§ **Assigned task**
Work through the entries that follow and state how many lines contain the word "bieden". Only the number is wanted.

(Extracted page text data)
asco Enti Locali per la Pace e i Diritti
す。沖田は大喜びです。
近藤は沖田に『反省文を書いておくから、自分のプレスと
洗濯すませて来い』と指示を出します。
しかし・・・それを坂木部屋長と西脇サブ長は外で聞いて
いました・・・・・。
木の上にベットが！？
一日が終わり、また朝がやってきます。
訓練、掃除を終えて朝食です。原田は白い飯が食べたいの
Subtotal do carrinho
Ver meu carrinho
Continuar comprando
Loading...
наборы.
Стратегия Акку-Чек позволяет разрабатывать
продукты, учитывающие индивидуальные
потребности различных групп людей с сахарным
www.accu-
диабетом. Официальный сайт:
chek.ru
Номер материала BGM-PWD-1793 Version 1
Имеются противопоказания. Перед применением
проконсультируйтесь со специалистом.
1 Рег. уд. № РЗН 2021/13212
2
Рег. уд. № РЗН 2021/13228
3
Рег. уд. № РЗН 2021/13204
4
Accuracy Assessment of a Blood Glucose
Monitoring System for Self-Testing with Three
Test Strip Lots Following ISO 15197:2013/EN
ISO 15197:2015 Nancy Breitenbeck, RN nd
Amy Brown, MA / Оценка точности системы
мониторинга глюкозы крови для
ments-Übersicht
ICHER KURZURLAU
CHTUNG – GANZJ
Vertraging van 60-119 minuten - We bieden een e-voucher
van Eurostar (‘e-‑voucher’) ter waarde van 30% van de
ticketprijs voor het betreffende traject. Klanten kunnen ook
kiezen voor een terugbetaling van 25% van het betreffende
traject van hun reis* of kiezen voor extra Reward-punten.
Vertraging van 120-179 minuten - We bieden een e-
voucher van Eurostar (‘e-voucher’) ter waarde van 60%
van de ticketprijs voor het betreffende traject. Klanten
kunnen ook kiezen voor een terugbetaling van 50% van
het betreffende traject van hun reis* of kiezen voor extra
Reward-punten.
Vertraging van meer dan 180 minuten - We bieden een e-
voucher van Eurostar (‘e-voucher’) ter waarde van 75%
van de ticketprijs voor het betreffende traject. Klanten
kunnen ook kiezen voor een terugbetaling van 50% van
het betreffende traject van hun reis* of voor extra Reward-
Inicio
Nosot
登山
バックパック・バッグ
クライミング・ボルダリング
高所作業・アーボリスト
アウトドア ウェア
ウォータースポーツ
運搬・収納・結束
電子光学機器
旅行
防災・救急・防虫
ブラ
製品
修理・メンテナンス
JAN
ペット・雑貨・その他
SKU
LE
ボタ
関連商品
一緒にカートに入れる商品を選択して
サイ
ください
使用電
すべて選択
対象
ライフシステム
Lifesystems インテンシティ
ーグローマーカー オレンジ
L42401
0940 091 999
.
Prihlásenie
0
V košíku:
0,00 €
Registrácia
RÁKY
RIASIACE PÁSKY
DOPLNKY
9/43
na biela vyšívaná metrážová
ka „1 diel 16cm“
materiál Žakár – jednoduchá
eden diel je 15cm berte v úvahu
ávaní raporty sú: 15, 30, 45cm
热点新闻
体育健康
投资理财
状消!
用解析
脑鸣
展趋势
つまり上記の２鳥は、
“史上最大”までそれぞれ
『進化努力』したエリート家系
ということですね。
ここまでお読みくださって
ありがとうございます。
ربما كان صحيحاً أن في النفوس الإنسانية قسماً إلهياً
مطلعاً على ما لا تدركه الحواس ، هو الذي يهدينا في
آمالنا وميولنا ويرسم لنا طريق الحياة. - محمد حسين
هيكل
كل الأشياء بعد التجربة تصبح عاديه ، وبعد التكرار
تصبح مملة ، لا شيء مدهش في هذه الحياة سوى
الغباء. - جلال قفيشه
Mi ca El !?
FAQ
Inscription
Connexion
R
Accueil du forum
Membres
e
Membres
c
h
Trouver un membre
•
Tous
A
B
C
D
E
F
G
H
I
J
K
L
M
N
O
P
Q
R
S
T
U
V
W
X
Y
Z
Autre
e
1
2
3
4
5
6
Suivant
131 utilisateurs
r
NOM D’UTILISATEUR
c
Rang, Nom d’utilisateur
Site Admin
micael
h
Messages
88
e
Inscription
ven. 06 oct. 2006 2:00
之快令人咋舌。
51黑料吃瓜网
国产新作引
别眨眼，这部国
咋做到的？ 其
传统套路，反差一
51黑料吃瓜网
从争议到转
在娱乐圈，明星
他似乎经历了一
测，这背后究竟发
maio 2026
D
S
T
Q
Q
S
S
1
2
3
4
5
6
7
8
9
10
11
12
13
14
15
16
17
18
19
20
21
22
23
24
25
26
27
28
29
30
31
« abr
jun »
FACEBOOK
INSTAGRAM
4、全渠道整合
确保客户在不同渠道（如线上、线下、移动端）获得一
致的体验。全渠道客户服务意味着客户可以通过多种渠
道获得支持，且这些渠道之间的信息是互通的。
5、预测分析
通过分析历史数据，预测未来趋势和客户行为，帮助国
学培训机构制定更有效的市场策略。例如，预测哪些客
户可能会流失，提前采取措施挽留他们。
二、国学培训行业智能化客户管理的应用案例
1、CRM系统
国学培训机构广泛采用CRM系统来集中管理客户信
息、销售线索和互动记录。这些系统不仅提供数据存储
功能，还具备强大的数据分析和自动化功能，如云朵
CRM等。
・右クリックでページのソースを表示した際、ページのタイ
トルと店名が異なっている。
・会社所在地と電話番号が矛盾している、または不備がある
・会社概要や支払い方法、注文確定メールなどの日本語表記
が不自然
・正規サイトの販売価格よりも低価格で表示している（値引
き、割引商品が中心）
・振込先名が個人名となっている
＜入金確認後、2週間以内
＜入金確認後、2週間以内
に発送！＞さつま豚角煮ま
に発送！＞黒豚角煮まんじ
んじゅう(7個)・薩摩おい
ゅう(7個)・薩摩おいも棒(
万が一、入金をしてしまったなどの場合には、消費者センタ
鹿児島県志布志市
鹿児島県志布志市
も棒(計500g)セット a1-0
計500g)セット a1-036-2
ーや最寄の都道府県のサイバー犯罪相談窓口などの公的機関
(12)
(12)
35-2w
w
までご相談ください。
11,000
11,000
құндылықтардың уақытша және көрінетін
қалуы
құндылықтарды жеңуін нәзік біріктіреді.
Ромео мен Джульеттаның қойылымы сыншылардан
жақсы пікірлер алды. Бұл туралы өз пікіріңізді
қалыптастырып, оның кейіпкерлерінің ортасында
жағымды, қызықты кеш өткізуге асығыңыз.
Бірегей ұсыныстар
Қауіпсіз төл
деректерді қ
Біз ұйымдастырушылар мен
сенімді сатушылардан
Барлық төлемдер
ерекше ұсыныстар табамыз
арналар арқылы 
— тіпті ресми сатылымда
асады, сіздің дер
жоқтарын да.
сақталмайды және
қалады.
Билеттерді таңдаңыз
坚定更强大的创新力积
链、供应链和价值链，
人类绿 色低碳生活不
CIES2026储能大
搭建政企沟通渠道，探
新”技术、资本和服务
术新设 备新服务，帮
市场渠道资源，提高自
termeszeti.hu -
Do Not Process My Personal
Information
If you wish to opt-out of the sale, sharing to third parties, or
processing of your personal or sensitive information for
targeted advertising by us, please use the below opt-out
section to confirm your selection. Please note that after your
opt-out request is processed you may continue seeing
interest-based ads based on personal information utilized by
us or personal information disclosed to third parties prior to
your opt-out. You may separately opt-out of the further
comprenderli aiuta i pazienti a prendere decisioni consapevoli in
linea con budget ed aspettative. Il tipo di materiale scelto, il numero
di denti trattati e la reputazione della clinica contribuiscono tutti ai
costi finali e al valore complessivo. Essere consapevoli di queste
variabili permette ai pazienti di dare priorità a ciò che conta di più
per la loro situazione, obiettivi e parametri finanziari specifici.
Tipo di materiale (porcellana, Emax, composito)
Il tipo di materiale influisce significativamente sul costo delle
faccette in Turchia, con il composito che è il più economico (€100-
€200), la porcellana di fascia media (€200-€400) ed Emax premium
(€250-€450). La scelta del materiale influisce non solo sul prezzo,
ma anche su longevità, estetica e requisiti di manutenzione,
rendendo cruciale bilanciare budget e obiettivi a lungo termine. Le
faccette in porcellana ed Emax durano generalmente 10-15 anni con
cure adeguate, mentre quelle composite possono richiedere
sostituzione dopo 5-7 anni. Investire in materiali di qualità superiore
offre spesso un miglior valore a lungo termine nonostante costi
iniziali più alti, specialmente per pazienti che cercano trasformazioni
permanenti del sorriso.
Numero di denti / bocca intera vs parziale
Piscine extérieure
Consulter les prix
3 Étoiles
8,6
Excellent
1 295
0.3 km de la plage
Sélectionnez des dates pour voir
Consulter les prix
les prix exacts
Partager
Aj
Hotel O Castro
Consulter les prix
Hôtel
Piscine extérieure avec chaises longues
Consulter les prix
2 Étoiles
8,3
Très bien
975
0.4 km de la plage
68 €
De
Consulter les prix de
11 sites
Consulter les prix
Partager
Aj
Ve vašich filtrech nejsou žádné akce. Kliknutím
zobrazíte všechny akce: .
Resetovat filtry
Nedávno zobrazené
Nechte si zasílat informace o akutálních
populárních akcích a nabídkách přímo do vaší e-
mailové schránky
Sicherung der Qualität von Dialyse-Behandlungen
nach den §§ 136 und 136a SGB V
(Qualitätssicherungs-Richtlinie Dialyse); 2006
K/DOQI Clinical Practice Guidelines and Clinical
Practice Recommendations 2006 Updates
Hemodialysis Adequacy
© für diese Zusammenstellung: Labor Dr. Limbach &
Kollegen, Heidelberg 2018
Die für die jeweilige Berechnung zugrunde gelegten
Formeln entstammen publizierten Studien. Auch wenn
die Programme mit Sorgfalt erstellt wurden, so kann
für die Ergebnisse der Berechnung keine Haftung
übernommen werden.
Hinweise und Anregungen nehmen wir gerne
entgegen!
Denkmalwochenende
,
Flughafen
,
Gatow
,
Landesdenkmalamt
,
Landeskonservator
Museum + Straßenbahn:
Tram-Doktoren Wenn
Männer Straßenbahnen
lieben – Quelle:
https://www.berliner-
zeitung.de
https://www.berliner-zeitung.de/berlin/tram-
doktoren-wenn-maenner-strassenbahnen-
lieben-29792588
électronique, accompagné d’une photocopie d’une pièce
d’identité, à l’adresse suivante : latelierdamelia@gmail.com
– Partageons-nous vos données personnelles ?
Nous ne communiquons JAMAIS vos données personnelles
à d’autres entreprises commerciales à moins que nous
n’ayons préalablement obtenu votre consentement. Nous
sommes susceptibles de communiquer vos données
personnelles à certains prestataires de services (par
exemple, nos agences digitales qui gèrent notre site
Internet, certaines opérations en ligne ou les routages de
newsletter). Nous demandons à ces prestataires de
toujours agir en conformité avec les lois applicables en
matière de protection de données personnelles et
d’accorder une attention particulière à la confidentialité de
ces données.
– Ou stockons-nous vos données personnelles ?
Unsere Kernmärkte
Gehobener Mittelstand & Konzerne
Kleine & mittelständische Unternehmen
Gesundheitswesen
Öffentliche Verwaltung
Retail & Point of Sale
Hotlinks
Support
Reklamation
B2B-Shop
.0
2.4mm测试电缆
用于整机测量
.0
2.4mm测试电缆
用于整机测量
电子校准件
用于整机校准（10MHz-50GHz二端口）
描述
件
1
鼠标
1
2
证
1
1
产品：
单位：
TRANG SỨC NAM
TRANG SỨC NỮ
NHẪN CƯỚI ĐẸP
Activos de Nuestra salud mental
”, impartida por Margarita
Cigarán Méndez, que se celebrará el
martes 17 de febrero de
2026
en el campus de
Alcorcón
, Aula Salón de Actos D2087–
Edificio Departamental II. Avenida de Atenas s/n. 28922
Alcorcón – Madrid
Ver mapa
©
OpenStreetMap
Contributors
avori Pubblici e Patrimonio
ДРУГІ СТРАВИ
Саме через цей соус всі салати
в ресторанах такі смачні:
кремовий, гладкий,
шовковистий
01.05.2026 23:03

§ **The answer**
3